The M.Eng. program is in the process of launching an online degree. "It’s interesting timing since we were just about to start recording courses and trying to figure out how to do the capstone online for next year. Now we are doing it online for this year," continued Amos. "We will definitely use what we’ve created now for the future [program]."

Amos published an editorial titled, "How Social Distancing Brought Us Closer as a BME Community" in the Annals of Biomedical Engineering, with additional resources for those who teach in BME to move lectures, labs, and design projects online. 

Bioengineering Professor Brad Sutton who primarily teaches BIOE 420 Introduction to Biological Control Systems, has also been recording videos from home which he uploads to Media Space. "This is a class that relies on a lot of data and doing a lot of mathematical operations that you wouldn't have been able to use paper and pencil for." Sutton has already resolved some early issues with students regarding printing and time zones. Although the transition is still early, Sutton does not anticipate too much will need to change.

Several professors in the department including Sutton have used Gradescope for the past few years. "It makes it really easy for me and the person grading to collaborate electronically and leave notes for each other without passing papers back and forth. It's really easy for the students as well," said Sutton.

Creating virtual labs has been a challenge during this rollout. Teaching Assistant Professor Karin Jensen who instructs BIOE 202 Cell & Tissue Engineering Lab, tackled this enormous task with the help of her undergraduate TAs. "We made a virtual lab practical," said Jensen. "Students can watch someone perform parts of an experiment and critique their technique as a short answer response." Canvas also serves as a discussion board for students to remotely engage with each other.

Additionally, the TAs have created a hemocytometer simulator in MATLAB. "Students would get a hemocytometer image as they would on a microscope; they have to evaluate and perform calculations based on the cell image to simulate what they would do when looking at the cells under the microscope," explained Jensen. She plans to also be available on Zoom during her normal class times as another communications touchpoint with students.

Jensen particularly wanted to recognize TAs Benjamin David and Faisal Masood who are graduating seniors in the department. "They have been phenomenal students and have been very creative and doing fantastic work during this critical time," she commended.

As for these students, "This experience has been very surreal.
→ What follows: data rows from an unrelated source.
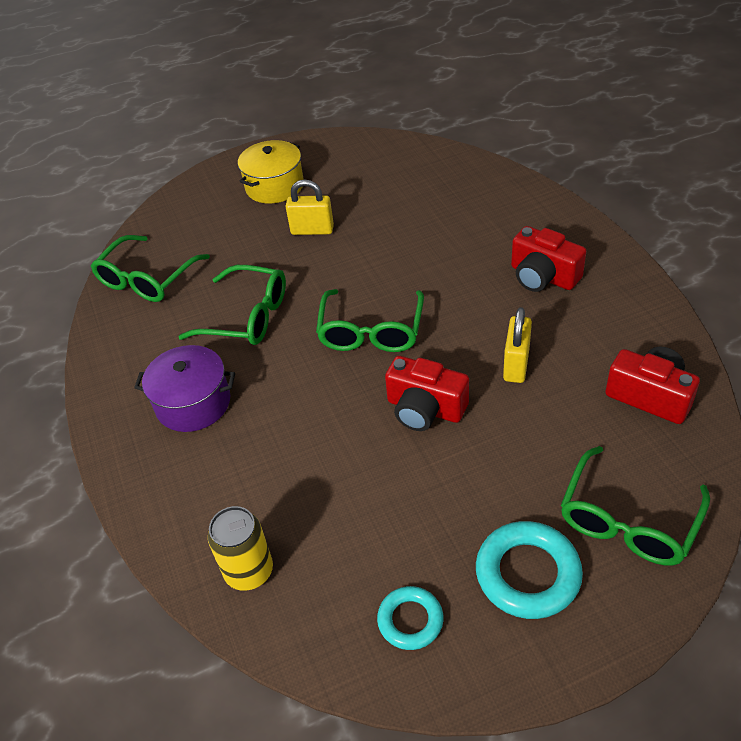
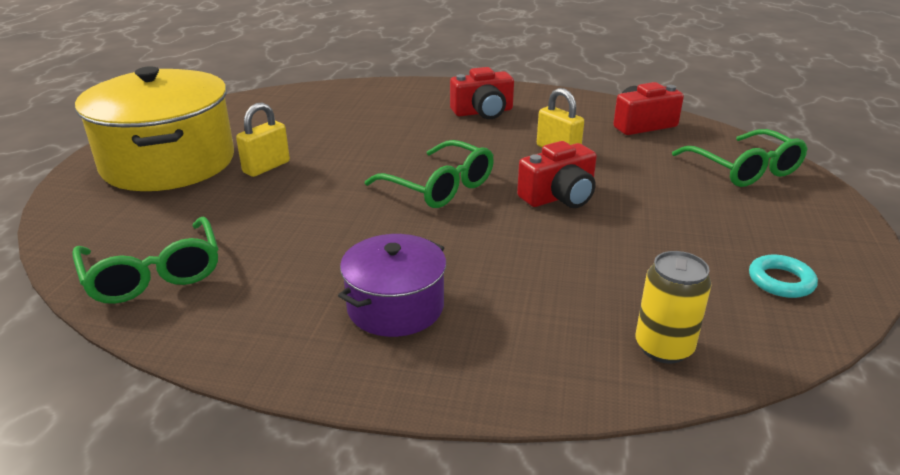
camera: 60 degrees left, 15 degrees down
(247, 317) = (321, 235): green glasses -> none
(274, 186) = (169, 162): yellow pot -> yellow pot, size x1.83
(527, 574) = (766, 218): turquoise ring -> none

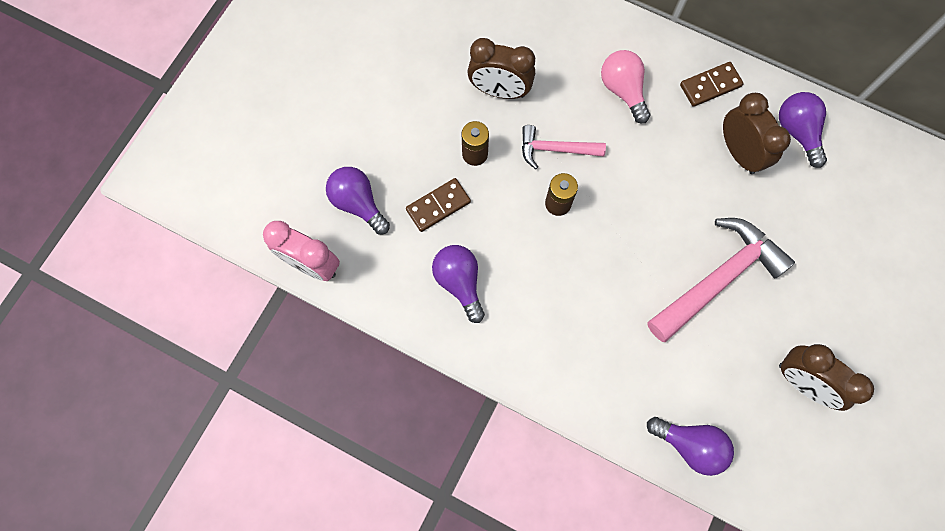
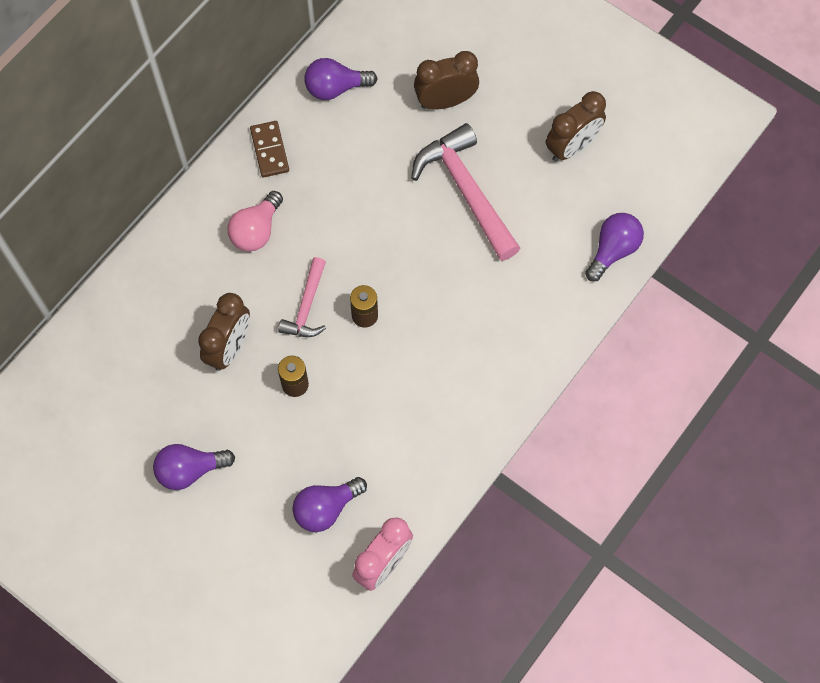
camera: 80 degrees left, 5 degrees down
(438, 206) = (344, 429): brown domino -> none
(459, 282) = (429, 421): purple light bulb -> purple light bulb (190, 470)
(623, 90) = (256, 230): pink light bulb -> pink light bulb turned 45 degrees counterclockwise
(739, 152) = (345, 143): brown clock -> brown clock (445, 101)

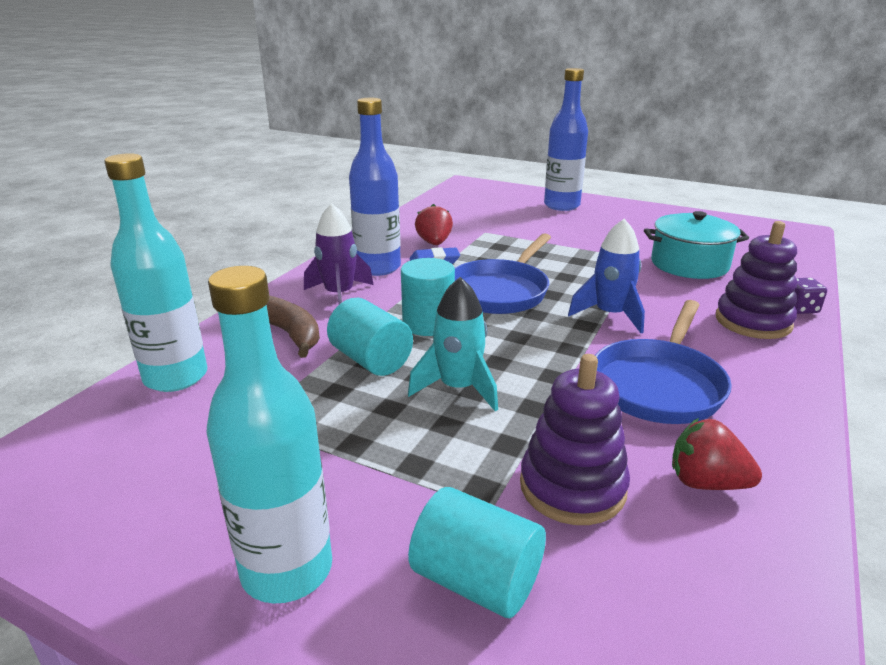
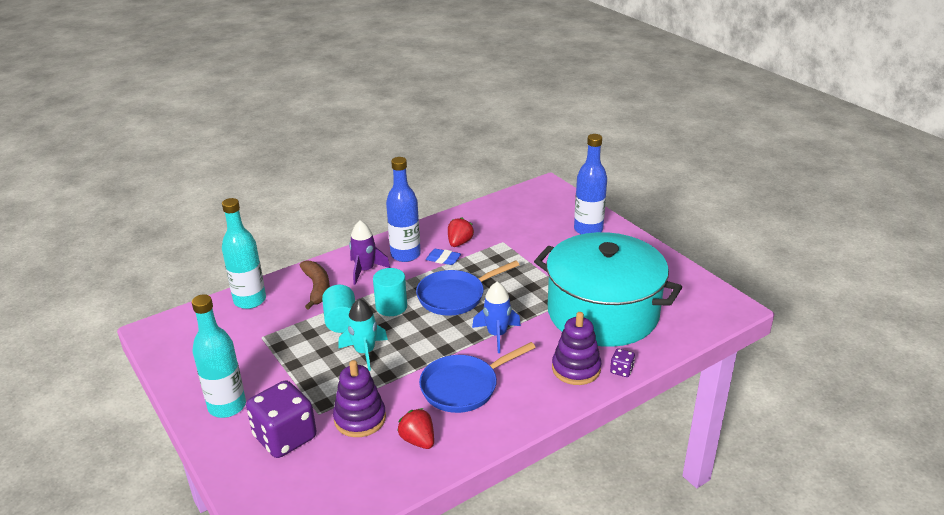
camera: 30 degrees right, 5 degrees up
(476, 580) = (285, 437): turquoise cylinder -> purple dice
(689, 264) = (603, 312): turquoise pot -> turquoise pot, size x1.99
At first, it was definitely a very abrupt transition," said Masood. "Although it is unfortunate that I will not be able to spend the rest of my senior year on campus, I am thankful for all the experiences I have already enjoyed [here]." David noted, "as students ourselves, we have helpful insights into what may or may not work. In reality, there is no substitute for the in-lab experience, but we are trying our best to find creative ways to present the most important information (without all the pipetting!)"

Masood offered this word of advice to fellow students, "stay positive in these frustrating times and pay even more attention to your classes than normal." David added, "it will be extremely important to communicate with the instructors. Their goal is to get everyone on the same page!"

The faculty urges everyone to remain flexible and adaptable. At the end of the day, "the message that I want the students to hear is that we care about you," said Jensen. "We are going to miss you in class and we are here to support you in any way we can."